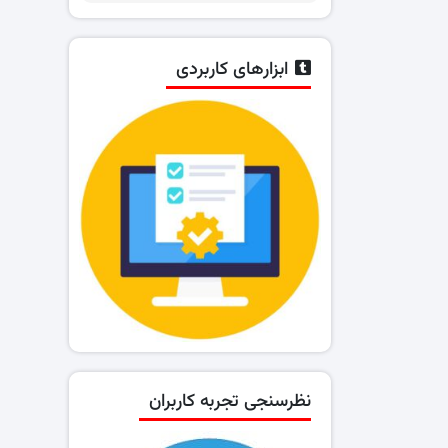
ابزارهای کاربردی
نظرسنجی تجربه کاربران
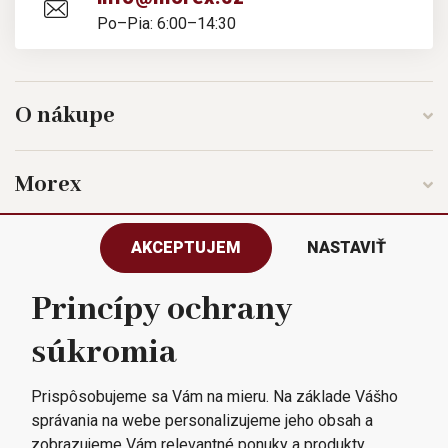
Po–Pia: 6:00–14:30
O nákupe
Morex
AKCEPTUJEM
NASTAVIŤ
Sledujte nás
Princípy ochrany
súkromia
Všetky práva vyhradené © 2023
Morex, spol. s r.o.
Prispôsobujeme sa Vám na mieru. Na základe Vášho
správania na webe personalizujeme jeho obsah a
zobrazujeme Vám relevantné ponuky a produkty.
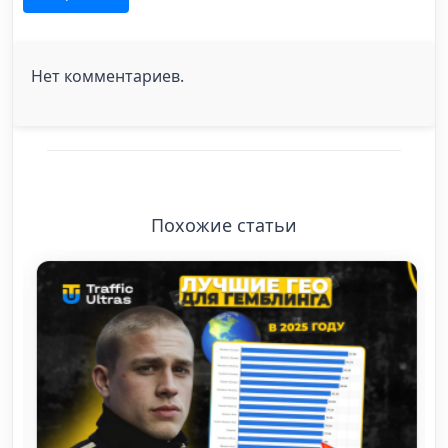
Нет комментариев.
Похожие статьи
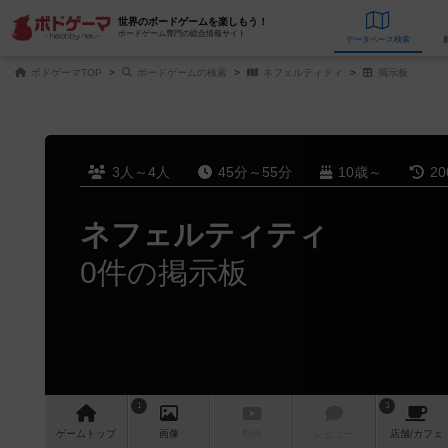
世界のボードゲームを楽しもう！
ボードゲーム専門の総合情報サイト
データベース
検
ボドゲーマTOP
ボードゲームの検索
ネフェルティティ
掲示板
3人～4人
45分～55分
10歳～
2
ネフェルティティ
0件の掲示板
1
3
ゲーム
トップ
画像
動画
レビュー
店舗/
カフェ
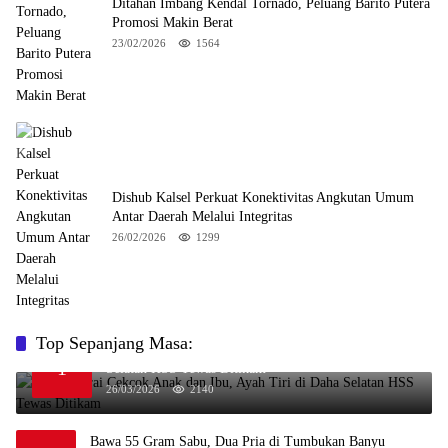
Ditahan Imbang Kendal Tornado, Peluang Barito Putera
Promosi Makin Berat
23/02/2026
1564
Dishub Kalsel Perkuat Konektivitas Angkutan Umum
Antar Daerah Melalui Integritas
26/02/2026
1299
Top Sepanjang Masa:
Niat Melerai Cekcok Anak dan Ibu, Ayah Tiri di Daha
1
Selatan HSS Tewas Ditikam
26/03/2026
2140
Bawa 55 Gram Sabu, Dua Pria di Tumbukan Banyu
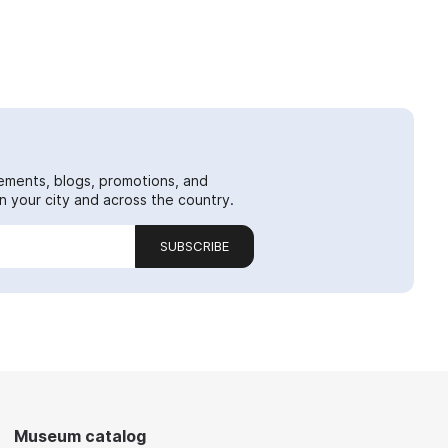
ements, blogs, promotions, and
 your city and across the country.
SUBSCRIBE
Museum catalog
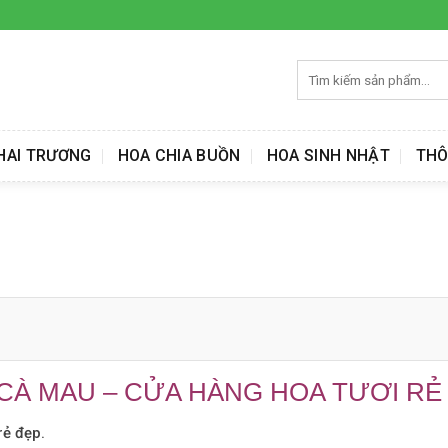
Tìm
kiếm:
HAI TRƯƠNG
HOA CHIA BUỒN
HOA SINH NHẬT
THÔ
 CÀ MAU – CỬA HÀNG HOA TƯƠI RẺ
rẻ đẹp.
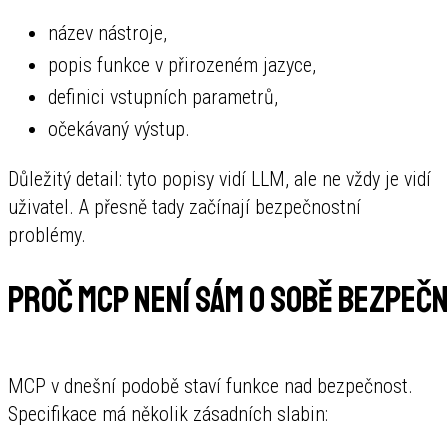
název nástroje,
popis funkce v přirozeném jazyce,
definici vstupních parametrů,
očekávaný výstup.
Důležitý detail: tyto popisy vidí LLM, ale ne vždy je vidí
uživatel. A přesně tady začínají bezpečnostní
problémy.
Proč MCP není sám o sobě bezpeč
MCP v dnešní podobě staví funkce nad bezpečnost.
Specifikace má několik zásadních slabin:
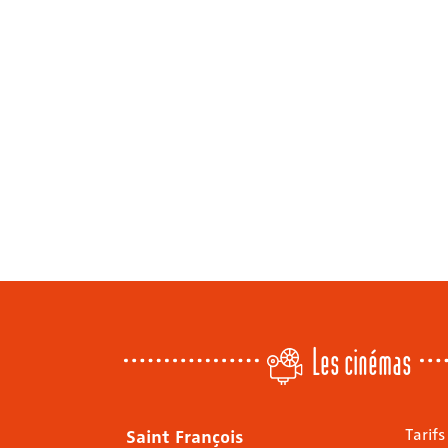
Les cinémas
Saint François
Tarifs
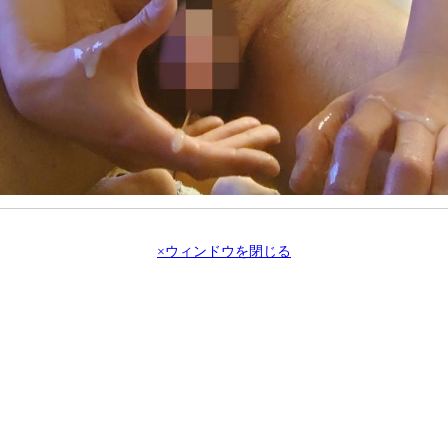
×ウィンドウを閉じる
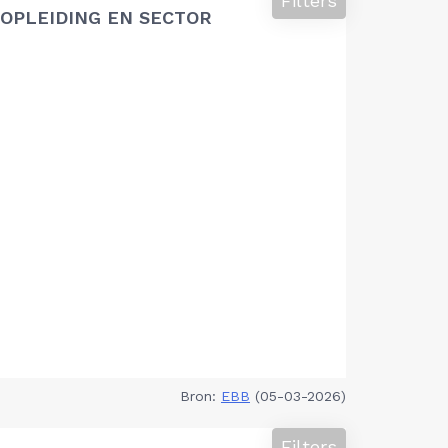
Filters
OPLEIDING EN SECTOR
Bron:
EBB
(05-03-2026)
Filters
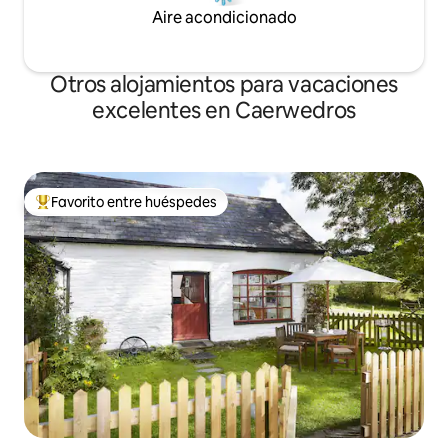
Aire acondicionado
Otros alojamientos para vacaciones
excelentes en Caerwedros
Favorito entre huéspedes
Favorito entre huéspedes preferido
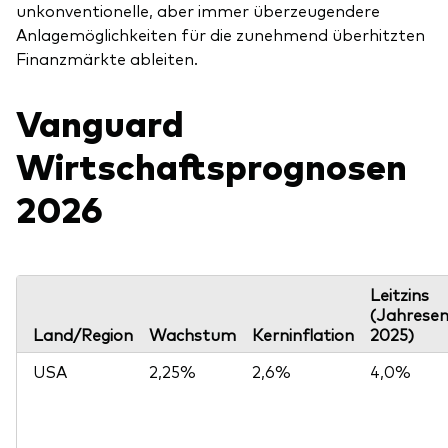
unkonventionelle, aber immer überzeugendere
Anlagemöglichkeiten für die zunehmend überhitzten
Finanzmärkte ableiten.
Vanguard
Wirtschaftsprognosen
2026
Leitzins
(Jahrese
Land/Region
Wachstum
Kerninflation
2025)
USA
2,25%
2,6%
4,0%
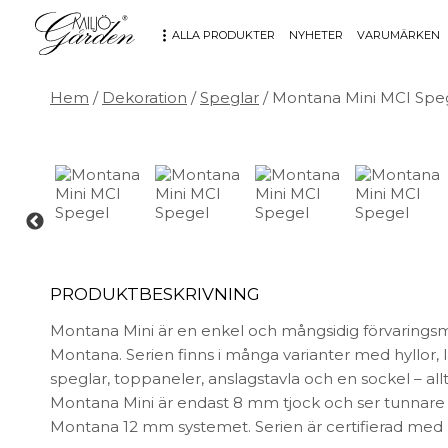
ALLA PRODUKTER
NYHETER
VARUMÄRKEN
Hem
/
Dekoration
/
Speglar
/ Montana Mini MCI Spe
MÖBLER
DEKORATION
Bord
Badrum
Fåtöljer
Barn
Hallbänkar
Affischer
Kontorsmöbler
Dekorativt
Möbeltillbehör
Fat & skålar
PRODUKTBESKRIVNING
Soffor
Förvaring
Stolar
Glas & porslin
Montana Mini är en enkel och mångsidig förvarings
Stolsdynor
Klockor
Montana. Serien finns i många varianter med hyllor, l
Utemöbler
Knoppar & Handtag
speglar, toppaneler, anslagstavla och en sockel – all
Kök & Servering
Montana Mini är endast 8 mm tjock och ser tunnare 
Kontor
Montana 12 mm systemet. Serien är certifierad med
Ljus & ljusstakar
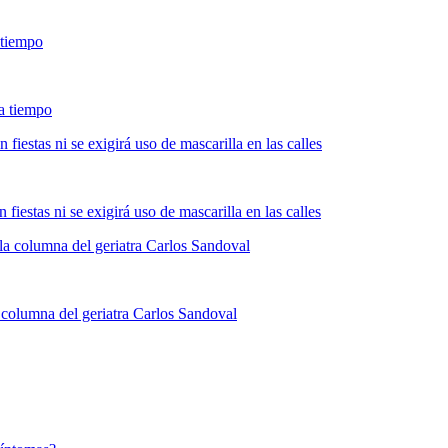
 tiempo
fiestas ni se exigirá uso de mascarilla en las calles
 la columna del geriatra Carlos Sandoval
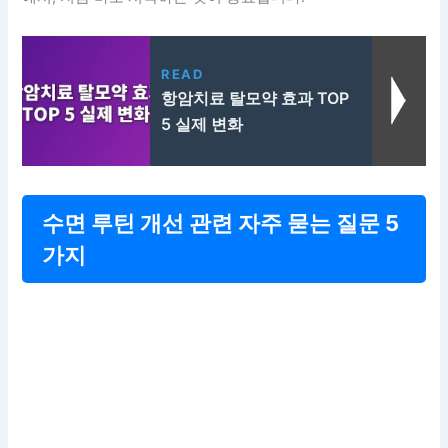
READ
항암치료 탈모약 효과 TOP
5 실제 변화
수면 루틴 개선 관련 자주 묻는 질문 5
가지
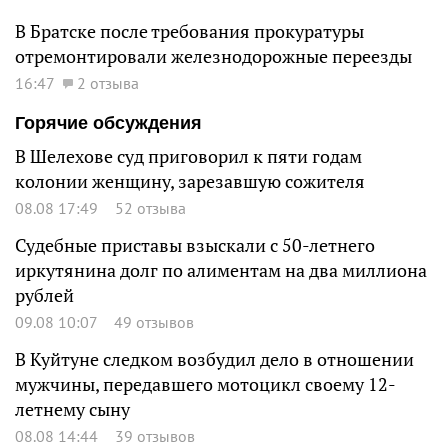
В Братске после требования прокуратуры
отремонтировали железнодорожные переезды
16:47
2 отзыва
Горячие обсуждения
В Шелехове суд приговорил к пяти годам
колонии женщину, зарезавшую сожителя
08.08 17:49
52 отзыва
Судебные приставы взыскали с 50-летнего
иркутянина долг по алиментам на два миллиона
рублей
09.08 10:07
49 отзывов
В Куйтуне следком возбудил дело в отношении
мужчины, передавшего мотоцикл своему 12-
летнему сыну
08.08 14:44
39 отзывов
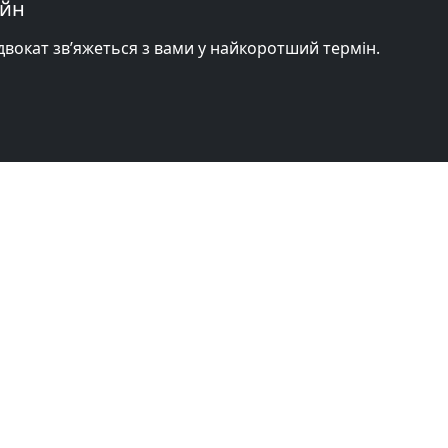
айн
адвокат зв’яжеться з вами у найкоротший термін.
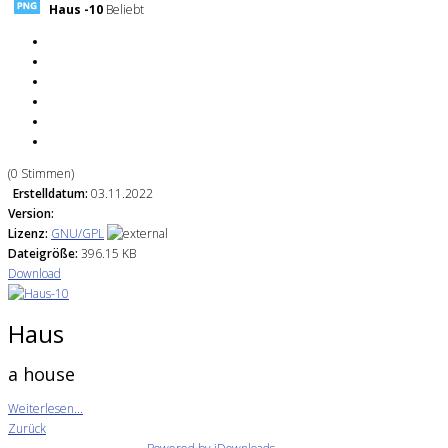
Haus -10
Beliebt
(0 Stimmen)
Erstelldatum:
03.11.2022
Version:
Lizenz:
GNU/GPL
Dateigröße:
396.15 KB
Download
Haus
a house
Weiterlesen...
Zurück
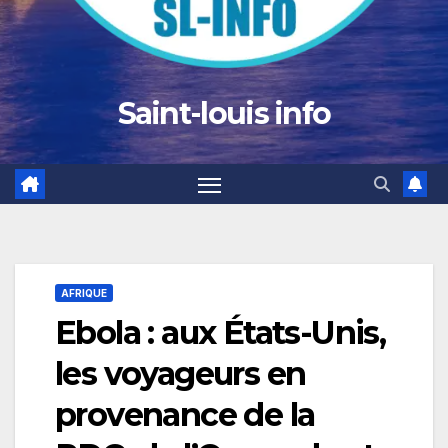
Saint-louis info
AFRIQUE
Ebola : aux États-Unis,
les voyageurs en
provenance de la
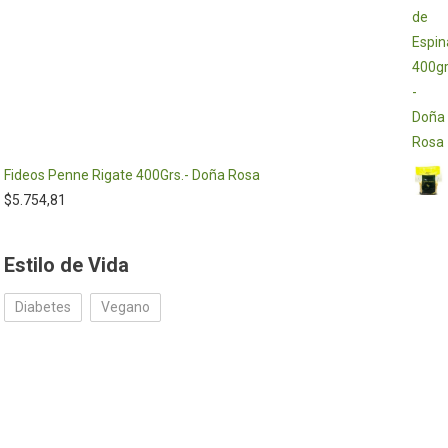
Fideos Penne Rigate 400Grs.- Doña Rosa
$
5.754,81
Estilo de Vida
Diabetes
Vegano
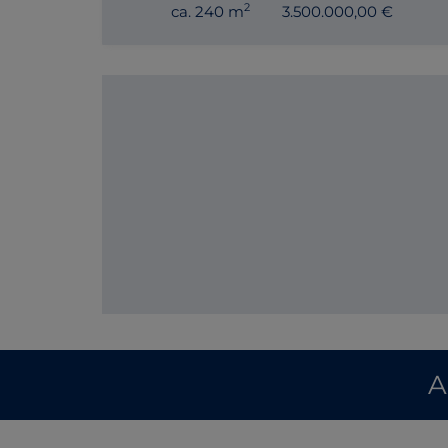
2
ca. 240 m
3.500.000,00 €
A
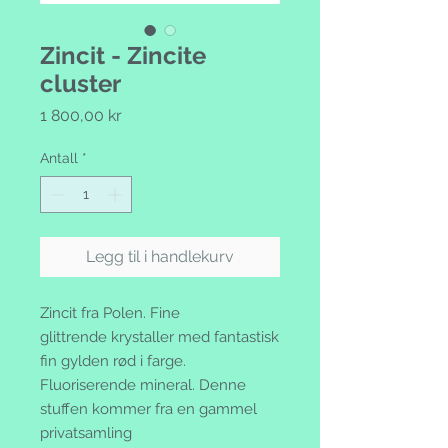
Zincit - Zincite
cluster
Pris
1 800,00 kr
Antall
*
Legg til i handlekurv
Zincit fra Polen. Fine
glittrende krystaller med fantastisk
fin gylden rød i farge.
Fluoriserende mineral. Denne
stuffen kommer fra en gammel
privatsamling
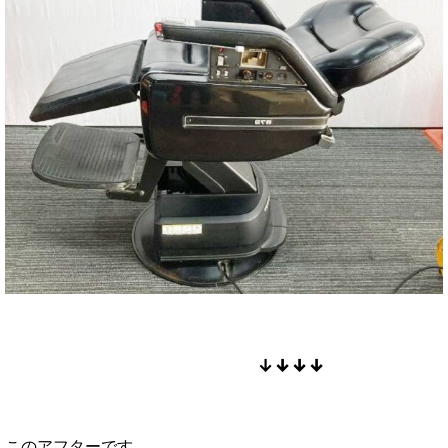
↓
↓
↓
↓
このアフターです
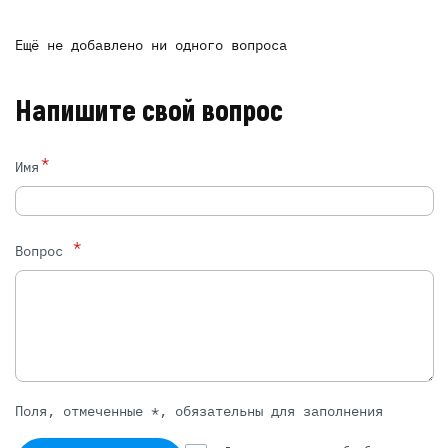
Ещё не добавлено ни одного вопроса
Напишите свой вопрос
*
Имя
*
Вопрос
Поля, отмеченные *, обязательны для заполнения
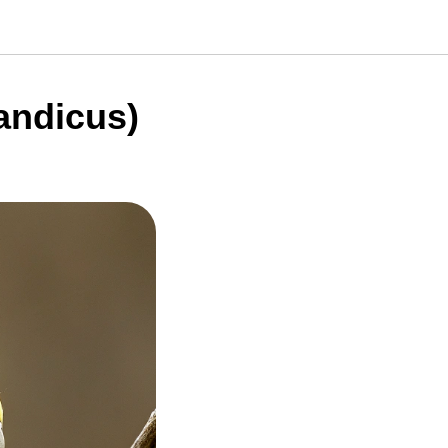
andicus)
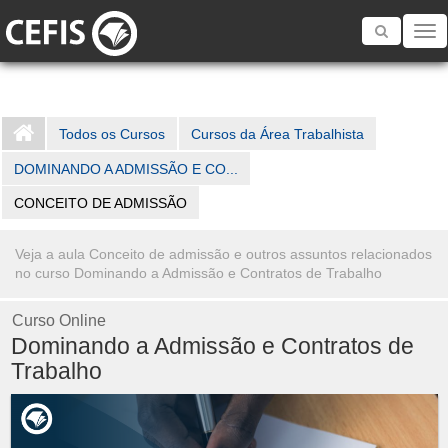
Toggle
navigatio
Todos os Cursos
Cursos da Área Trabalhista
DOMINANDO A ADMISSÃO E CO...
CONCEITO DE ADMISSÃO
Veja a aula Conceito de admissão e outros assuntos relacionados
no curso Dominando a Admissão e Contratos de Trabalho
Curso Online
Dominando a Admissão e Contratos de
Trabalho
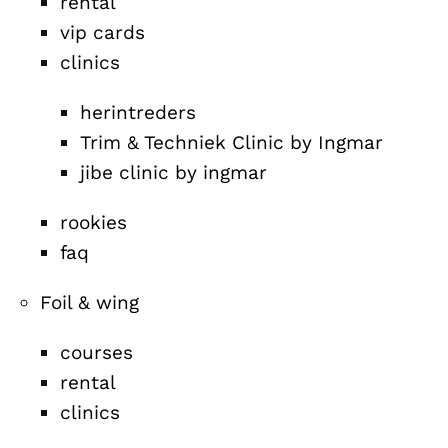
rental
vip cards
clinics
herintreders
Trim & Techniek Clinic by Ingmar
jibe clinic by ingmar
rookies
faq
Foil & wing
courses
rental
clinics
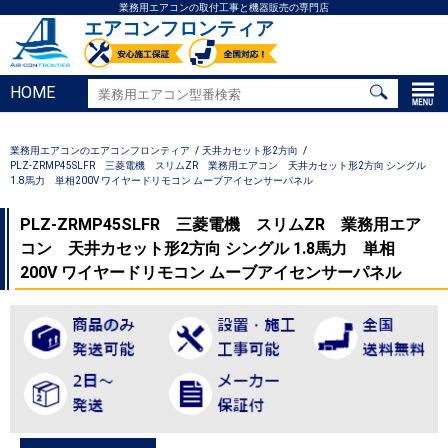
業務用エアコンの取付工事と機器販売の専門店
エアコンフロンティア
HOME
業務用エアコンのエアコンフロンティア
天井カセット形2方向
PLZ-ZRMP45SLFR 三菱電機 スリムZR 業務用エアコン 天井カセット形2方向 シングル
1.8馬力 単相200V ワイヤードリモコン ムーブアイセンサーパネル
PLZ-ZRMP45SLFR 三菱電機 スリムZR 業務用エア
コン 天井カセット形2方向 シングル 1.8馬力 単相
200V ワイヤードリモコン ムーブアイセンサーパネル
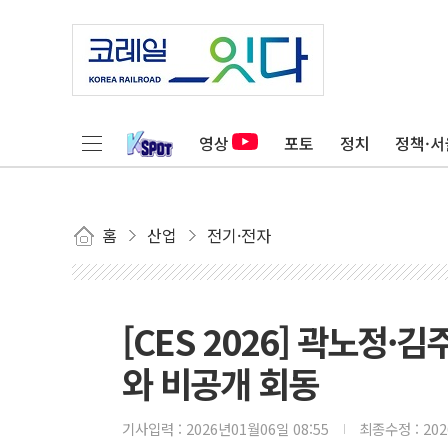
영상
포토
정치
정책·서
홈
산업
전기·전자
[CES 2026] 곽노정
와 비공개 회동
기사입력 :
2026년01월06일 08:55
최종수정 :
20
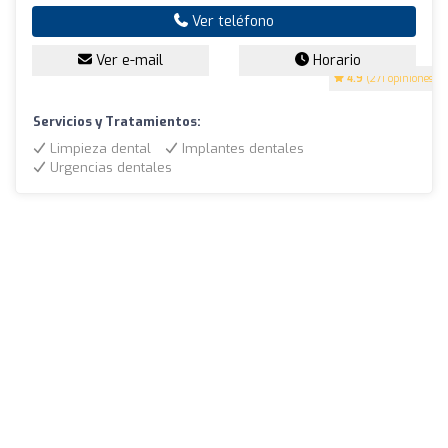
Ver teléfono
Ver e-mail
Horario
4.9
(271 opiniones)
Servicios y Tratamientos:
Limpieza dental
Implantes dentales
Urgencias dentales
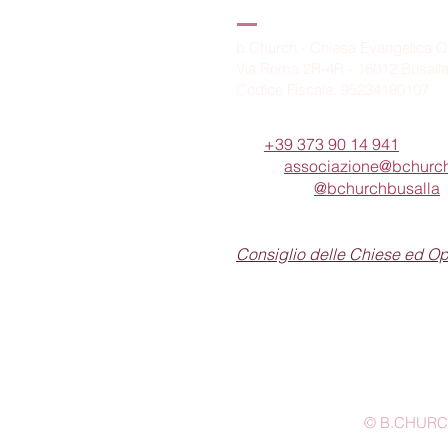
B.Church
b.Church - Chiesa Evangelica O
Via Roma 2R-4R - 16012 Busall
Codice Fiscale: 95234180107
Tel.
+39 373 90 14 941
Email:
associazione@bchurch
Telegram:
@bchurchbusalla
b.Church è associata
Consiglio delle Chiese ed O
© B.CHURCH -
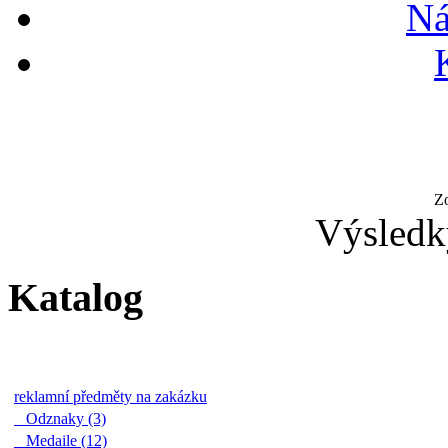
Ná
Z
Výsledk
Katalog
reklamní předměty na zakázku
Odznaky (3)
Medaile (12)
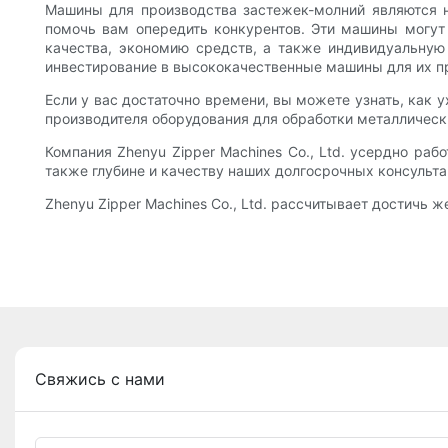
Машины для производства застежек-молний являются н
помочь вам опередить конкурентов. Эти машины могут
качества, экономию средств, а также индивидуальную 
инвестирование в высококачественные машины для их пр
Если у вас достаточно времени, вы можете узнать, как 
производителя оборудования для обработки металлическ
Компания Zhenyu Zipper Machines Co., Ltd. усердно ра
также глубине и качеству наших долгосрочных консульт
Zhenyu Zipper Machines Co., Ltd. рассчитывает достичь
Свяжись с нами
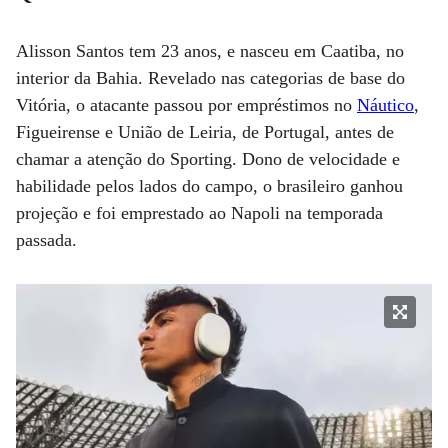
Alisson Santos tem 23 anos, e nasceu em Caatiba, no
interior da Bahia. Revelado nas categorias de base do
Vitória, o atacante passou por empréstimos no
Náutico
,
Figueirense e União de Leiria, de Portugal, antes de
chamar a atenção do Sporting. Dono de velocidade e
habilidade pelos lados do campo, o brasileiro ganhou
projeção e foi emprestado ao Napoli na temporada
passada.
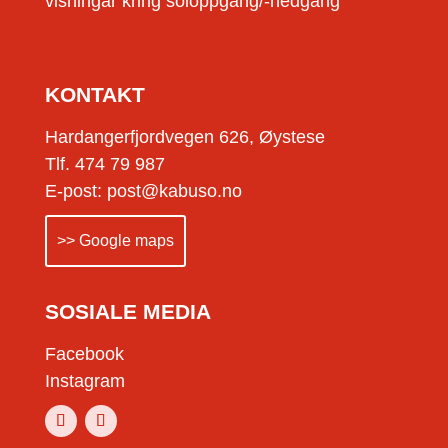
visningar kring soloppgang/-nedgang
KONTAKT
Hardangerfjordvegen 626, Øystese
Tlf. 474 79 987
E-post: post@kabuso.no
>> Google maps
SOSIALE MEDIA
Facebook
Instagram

Assigned task = Transcribe the lines of the records above verbatim, starting at the line that contains "Ещё не добавлено ни одного вопроса" and ending at the line that contains "Medaile (12)", both included. Leave the pictures out of the answer.

Output below =
Ещё не добавлено ни одного вопроса
Напишите свой вопрос
*
Имя
*
Вопрос
Поля, отмеченные *, обязательны для заполнения
andicus)
Toggle
navigatio
Todos os Cursos
Cursos da Área Trabalhista
DOMINANDO A ADMISSÃO E CO...
CONCEITO DE ADMISSÃO
Veja a aula Conceito de admissão e outros assuntos relacionados
no curso Dominando a Admissão e Contratos de Trabalho
Curso Online
Dominando a Admissão e Contratos de
Trabalho
rental
vip cards
clinics
herintreders
Trim & Techniek Clinic by Ingmar
jibe clinic by ingmar
rookies
faq
Foil & wing
courses
rental
clinics
業務用エアコンの取付工事と機器販売の専門店
エアコンフロンティア
HOME
業務用エアコンのエアコンフロンティア
天井カセット形2方向
PLZ-ZRMP45SLFR 三菱電機 スリムZR 業務用エアコン 天井カセット形2方向 シングル
1.8馬力 単相200V ワイヤードリモコン ムーブアイセンサーパネル
PLZ-ZRMP45SLFR 三菱電機 スリムZR 業務用エア
コン 天井カセット形2方向 シングル 1.8馬力 単相
200V ワイヤードリモコン ムーブアイセンサーパネル
영상
포토
정치
정책·서
홈
산업
전기·전자
[CES 2026] 곽노정
와 비공개 회동
기사입력 :
2026년01월06일 08:55
최종수정 :
20
Ver teléfono
Ver e-mail
Horario
4.9
(271 opiniones)
Servicios y Tratamientos:
Limpieza dental
Implantes dentales
Urgencias dentales
B.Church
b.Church - Chiesa Evangelica O
Via Roma 2R-4R - 16012 Busall
Codice Fiscale: 95234180107
Tel.
+39 373 90 14 941
Email:
associazione@bchurch
Telegram:
@bchurchbusalla
b.Church è associata
Consiglio delle Chiese ed O
© B.CHURCH -
Ná
Z
Výsledk
Katalog
reklamní předměty na zakázku
Odznaky (3)
Medaile (12)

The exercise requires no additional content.